Show that Stabilizer of Lie group action is closed lie subgroup

Question

Let $G$ be a Lie group and $M$ a smooth manifold on which $G$ acts. For $x \in M$, how do I show that $G_{x} = \{ g \in G : g \cdot x = x\}$ is a closed lie subgroup? What I was thinking is that $f : G \times M \rightarrow M$ defined by $(g,m) \mapsto g \cdot m$ is a continuous map. Let $ \{ g_{n} \}_{n \in \mathbb{N}} \subset G_{x}$. By continuity of $f$, we have that $f(\lim_{n} g_{n},x) = \lim_{n \rightarrow \infty} f(g_{n},x) = \lim_{n} x = x$, which implies that $\lim g_{n} \in G_{x}$, so $G_{x}$ contains all of its limit points and hence is closed.
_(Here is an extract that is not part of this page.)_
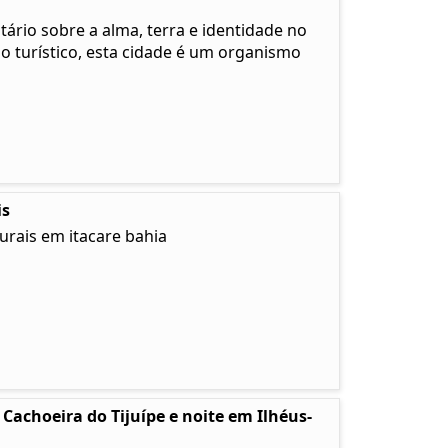
rio sobre a alma, terra e identidade no
no turístico, esta cidade é um organismo
is
urais em itacare bahia
Cachoeira do Tijuípe e noite em Ilhéus-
Is this reasoning correct?

Answer 1

To show that $G_x$ is closed, you need to show that if the limit of $g_n$ is $g$, $g_n\in G_x$, then $g\in G_x$, $lim_nf(g_n,x)=lim_nx=x=f(g,x)$ implies $g\in G_x$.

You can also remark that $f_x:G\rightarrow M$ defined by $f_x(g)=f(g,x)$ is continuous and $G_x=f^{-1}(x)$ is closed since $\{x\}$ is closed.